Così il Garante delle persone sottoposte a misure restrittive della libertà personale della Regione Lazio, Stefano Anastasìa, al termine della visita di monitoraggio con la Garante dei diritti delle persone private della libertà di Roma Capitale, Valentina Calderone, alla Casa circondariale femminile di Roma Rebibbia, “Germana Stefanini”, svoltasi giovedì 26 marzo.
Con una capienza regolamentare di 272 posti, 235 posti effettivamente disponibili e 368 detenute presenti, il carcere femminile di Rebibbia è il più grande carcere femminile del Paese e uno dei più sovraffollati del Lazio, con un tasso di affollamento del 157%. Alla visita di monitoraggio dei Garanti e dei loro staff ha partecipato anche il consigliere regionale Valerio Novelli, membro dell’ufficio di presidenza del Consiglio regionale del Lazio. La direttrice dell’istituto, Nadia Fontana, e dal vicedirettore, Mario Silla, hanno accolto la delegazione.

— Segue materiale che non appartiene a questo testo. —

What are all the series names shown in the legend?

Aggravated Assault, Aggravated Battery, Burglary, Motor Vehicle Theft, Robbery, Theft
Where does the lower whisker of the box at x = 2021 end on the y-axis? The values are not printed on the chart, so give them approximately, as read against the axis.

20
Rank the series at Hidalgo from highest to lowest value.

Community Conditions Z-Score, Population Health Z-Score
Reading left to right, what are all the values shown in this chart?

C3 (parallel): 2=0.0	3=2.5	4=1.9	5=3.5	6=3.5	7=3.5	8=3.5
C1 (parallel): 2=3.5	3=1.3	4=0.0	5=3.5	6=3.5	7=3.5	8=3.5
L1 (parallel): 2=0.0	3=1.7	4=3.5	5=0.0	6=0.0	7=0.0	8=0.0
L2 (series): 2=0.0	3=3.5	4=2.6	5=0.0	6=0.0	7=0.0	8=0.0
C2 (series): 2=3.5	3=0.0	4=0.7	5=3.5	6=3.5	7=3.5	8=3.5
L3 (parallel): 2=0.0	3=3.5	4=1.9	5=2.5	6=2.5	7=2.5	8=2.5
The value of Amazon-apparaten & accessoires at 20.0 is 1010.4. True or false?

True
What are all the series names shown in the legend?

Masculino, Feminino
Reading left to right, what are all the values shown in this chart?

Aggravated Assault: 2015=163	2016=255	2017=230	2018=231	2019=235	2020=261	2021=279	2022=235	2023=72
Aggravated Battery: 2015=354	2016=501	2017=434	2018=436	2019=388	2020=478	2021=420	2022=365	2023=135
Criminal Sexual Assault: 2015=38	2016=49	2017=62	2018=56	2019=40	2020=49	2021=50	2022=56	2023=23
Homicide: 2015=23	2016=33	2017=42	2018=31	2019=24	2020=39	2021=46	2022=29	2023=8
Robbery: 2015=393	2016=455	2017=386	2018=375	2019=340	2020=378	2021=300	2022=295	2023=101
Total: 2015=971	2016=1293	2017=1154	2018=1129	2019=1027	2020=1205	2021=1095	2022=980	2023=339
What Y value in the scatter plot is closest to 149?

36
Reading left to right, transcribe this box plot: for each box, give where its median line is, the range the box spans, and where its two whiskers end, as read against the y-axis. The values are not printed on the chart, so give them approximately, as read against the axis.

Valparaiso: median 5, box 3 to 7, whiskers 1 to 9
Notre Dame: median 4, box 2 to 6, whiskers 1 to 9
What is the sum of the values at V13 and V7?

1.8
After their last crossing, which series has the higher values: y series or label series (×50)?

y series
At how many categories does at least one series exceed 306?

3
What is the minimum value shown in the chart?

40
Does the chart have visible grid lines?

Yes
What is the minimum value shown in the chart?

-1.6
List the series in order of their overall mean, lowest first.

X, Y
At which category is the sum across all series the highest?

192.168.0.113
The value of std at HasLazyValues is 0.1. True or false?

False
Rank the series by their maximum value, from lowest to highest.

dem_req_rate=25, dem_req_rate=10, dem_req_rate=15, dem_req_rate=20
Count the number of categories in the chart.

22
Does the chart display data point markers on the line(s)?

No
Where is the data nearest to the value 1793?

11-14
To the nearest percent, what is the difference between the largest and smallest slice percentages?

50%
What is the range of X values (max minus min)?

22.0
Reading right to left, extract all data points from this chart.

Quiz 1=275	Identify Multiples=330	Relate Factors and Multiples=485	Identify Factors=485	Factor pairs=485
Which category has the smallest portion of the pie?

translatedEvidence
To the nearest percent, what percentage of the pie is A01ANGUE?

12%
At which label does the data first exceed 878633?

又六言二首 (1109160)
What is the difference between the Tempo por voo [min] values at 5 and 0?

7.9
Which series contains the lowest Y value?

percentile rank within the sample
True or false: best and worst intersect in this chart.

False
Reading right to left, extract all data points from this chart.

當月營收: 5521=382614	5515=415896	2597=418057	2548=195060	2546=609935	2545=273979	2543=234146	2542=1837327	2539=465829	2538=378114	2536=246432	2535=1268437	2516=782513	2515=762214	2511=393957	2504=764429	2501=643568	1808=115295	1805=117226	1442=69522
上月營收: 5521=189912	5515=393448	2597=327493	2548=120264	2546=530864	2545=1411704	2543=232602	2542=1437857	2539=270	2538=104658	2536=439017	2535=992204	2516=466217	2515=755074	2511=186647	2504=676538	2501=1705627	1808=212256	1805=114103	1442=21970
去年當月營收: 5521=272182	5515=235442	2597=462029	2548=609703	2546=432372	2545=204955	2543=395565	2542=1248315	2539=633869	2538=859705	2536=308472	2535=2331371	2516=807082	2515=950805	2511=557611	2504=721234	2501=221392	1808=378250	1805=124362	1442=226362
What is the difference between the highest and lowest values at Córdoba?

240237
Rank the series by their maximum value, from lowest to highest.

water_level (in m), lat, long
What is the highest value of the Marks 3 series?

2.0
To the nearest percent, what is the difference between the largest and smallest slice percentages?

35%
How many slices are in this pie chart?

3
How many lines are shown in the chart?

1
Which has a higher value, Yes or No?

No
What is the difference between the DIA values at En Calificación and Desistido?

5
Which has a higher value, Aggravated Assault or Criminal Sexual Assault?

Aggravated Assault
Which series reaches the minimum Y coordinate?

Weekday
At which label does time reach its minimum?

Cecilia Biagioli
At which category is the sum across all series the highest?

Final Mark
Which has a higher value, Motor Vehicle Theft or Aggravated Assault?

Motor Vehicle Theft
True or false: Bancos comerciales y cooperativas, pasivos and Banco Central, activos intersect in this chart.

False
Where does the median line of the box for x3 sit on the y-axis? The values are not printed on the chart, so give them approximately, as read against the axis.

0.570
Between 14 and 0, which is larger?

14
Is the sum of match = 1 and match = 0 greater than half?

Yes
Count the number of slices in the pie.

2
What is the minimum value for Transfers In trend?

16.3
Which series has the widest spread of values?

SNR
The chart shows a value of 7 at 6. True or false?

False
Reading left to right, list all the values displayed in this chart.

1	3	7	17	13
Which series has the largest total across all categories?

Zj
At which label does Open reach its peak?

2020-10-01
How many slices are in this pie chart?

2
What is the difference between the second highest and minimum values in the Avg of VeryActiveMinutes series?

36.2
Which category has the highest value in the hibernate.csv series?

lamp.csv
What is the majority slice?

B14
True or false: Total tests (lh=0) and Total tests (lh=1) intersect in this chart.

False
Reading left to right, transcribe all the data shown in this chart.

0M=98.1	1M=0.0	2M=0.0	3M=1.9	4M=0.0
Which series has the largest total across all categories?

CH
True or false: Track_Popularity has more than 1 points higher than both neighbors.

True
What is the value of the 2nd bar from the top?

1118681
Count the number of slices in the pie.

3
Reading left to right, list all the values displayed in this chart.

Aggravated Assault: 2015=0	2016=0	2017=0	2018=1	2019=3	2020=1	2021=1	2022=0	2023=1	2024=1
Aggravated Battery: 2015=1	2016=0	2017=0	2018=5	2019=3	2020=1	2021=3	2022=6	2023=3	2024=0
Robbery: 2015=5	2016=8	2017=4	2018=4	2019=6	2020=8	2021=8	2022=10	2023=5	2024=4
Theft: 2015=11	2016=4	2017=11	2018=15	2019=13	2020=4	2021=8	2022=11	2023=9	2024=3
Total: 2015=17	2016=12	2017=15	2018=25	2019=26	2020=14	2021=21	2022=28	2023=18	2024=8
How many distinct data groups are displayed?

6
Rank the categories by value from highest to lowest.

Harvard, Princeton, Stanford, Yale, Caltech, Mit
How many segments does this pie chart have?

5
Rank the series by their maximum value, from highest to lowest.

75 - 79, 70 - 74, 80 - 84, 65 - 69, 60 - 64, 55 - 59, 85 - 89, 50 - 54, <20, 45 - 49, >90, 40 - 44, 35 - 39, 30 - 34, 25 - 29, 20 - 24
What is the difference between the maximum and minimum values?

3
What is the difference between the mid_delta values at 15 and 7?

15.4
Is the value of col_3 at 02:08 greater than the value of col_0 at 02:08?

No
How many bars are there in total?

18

Tra le problematiche evidenziate dalla direzione, la mancanza di strumenti adeguati, in presenza di numerose detenute con problemi di salute mentale, di tossicodipendenza che dovrebbero essere curate altrove, stare in Rems o in case famiglia, e che invece devono essere sorvegliate a vista, per prevenire atti di autolesionismo e il rischio suicidario, con tutto ciò che ciò comporta in termini di impiego di personale di sorveglianza e di eventuali danneggiamenti.
Accompagnata nella visita dal comandante della Polizia penitenziaria, Tommaso Marghella, e dal suo vice, Giovanni Passaro, la delegazione dei Garanti ha visitato innanzi tutto l’area trattamentale, il laboratorio di cucina dell’istituto alberghiero “Vespucci”, le aule, per poi passare al primo dei tre piani della sezione “Camerotti”, dove le detenute si trovano anche in cinque nelle stanze chiuse che si affacciano sul ballatoio, con bagno senza doccia, acqua calda e senza bidet. Alcune di loro hanno riferito che vengono accompagnate nell’area verde all’esterno, dove non trascorrono più di un’ora all’aria ogni giorno. Diversa la situazione nel secondo e terzo piano della sezione “Camerotti”, dove le stanze invece sono aperte e le detenute possono recarsi nelle stanze della socialità ivi presenti.
Due mamme e tre bimbi nella sezione Nido

Una foto (d’archivio) scattata da Francesca Pompei nel carcere femminile di Rebibbia.
La delegazione si è poi recata nella sezione Nido, destinata alle madri con figli fino a tre anni di età, dove al momento della visita erano presenti due madri e tre bambini nella sala giochi, e nella sezione Zeta, destinata alle detenute congiunte di collaboratori della giustizia, dove erano presenti sette detenute, e nella sezione Orchidea, destinata alle detenute lavoranti in art. 21 intramurario. Nell’infermeria i Garanti hanno incontrato il responsabile dell’area sanitaria, Matteo Pascucci, e il personale sanitario in servizio al momento della visita: è stato evidenziato che gli appuntamenti per accertamenti e le visite nelle strutture sanitarie all’esterno del carcere vengono fissati, ma spesso saltano, perché non è disponibile la scorta del nucleo traduzioni della Polizia penitenziaria. Nell’infermeria erano presenti quattro detenute sorvegliate a vista e alcune stanze inagibili, perché gravemente danneggiate.
I Garanti hanno poi visitato i locali della nuova Articolazione per la tutela della salute mentale (Atsm), arredati e pronti all’uso ma non ancora utilizzati, la sezione Cellulare, che ospita detenute in regime media sicurezza, la sezione Alta sicurezza e, infine, le sale colloqui.